Trial Begins in ACLU Lawsuit Challenging Arkansas Policy Preventing Gay People from Foster Parenting

March 23, 2004

FOR IMMEDIATE RELEASE

LITTLE ROCK - Trial opens today in the American Civil Liberties Union's challenge to an Arkansas policy that prevents gay people and anyone living in a household with a gay adult from being foster parents in the state.  The trial will be held in the Circuit Court of Pulaski County.

""By enacting a policy that bars gay people from being foster parents, the Child Welfare Agency Review Board has sacrificed the interests of foster children in order to make a misguided political statement against gay people,"" said Rita Sklar, Executive Director of the ACLU of Arkansas.  ""This trial will expose that hypocrisy for exactly what it is.""

The ACLU brought a lawsuit against the board in 1999 on behalf of four prospective foster parents, charging that the policy violates the equal protection guarantees of the state and federal constitutions.  

The state relied on a series of shopworn, unscientific stereotypes about gay people to support the ban on foster parenting.   For instance, the state claimed that children are always better off with a mother and a father, and that gay people are more likely to commit child sex abuse, expose children to domestic violence and spread HIV to foster children.   

The ACLU will be calling renowned experts to expose the futility of the state's claims.  Chief among those experts will be Dr. Michael Lamb, a developmental psychologist who is the head of the Section on Social and Emotional Development at the National Institute of Child Health and Human Development.  Dr. Lamb's testimony will be based on 50 years of research on children's adjustment including research conducted over the past 25 years that specifically looks at gay parents and their children.  Lamb will address distortions of the research often put out by anti-gay advocacy organizations.  

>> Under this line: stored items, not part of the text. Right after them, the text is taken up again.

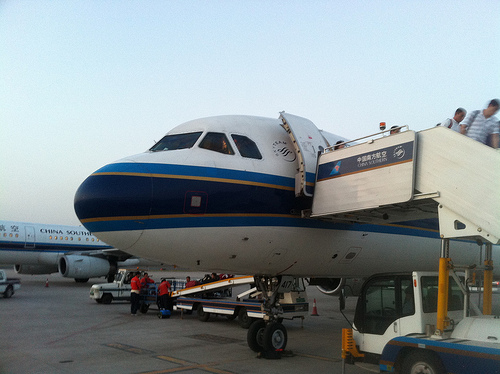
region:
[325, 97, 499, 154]
passengers exiting a plane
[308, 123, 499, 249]
a ramp of stairs attached to the plane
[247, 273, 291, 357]
front tires on the plane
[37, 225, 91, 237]
a logo on the side of the airplane in the background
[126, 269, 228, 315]
airport workers wearing red shirts on the runway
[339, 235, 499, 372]
a truck lifting the set of stairs to the airplane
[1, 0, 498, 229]
clear blue skies that are darkening as the day advances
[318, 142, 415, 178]
a logo on the side of the staircase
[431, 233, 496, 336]
yellow poles on the truck lifting the stairs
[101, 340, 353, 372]
yellow lines painted on the runway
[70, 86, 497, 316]
this is a plane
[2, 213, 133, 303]
this is a plane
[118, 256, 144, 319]
this is a person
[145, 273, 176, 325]
this is a person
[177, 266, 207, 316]
this is a person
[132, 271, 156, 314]
this is a person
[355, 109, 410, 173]
this is a person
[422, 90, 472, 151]
this is a person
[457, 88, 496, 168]
this is a person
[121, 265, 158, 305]
this is a person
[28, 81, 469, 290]
white and blue plane at boarding gate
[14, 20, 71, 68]
white clouds in blue sky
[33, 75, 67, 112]
white clouds in blue sky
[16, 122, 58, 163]
white clouds in blue sky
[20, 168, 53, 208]
white clouds in blue sky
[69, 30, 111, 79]
white clouds in blue sky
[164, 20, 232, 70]
white clouds in blue sky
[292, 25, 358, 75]
white clouds in blue sky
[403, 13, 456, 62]
white clouds in blue sky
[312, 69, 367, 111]
white clouds in blue sky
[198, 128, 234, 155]
the window of a plane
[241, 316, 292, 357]
the wheel of a plane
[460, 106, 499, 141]
a man's white striped shirt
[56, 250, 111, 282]
the engine of a plane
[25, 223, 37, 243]
the door of a plane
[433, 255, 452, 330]
a tall yellow pole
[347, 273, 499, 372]
part of a truck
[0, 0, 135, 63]
part of a blue sky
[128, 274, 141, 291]
a man's red shirt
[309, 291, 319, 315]
a tall orange and white cone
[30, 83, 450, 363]
blue and white airplane at boarding gate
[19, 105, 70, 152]
white clouds in blue sky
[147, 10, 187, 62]
white clouds in blue sky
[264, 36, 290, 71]
white clouds in blue sky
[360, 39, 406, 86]
white clouds in blue sky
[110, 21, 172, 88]
white clouds in blue sky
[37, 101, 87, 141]
white clouds in blue sky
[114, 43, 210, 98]
white clouds in blue sky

The ACLU will also be calling noted specialists to refute the state's charge that gay people are more likely to commit child sex abuse or domestic violence or spread HIV to children in their care.

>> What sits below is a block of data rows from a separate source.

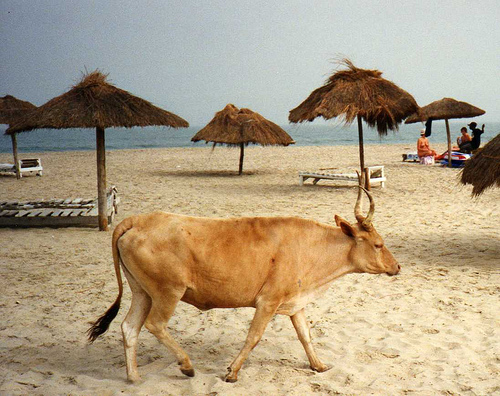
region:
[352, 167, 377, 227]
pointy horns of a cow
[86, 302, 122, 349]
bushy black tail of cow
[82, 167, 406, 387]
a brown cow with pointy horns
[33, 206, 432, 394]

""Policy affecting the lives of Arkansas' foster children should be based on what's best for the children, not baseless myths,"" said Leslie Cooper, a staff attorney with the ACLU's Lesbian and Gay Rights Project.  ""This ban flies in the face of years of sound research on the children of gay parents and the positions of every national child welfare organization.""

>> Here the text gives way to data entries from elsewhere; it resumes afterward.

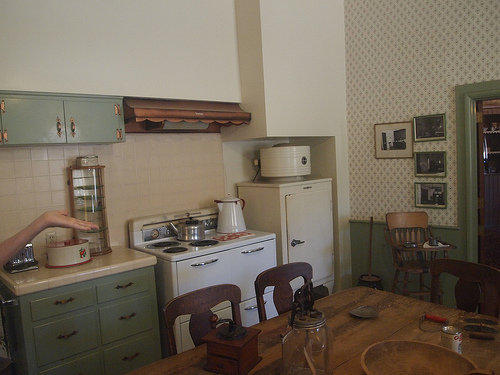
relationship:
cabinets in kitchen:
[6, 91, 135, 154] [2, 2, 492, 372]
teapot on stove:
[173, 213, 209, 247] [135, 207, 278, 336]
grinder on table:
[197, 313, 271, 371] [142, 274, 498, 372]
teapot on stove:
[167, 214, 206, 241] [157, 202, 284, 360]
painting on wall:
[368, 116, 418, 166] [350, 69, 415, 210]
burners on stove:
[146, 234, 196, 259] [132, 207, 282, 327]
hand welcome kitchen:
[4, 204, 109, 269] [2, 2, 492, 372]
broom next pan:
[352, 213, 381, 282] [359, 274, 386, 292]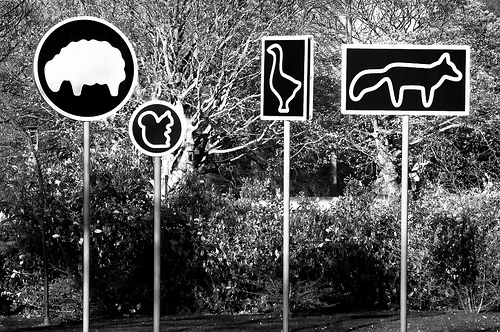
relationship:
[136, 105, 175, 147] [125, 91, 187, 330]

In its lawsuit the ACLU represents four Arkansans who are challenging the ban:

  • William Wagner of Waldron, who works in an optical laboratory, has been married for 31 years and has a 27-year-old daughter and a 23-year-old son.  Although Wagner is a married heterosexual, he is disqualified from serving as a foster parent because his gay son sometimes lives at home.  Wagner and his wife hope to serve as foster parents because they already provide emergency shelter to gay teens who have been physically abused and kicked out of their homes for being lesbian or gay and would like to be available to take care of teens in the foster care system.
  • Matthew Lee Howard and Craig Stoopes of Little Rock.  Howard, a counselor, and Stoopes, who works in a library, have been in a committed relationship for 19 years.  Howard and Stoopes hope to serve as foster parents. 
  • Anne Shelley of Fayetteville. Shelley, a community organizer for various non-profit organizations, is a lesbian and would like to serve as a foster parent.

The trial is expected to last two days.  Cooper and James Esseks of the ACLU's LGBT Rights Project, Grif Stockley of the ACLU of Arkansas, and cooperating attorneys David Ivers and Emily Sneddon represent the plaintiffs.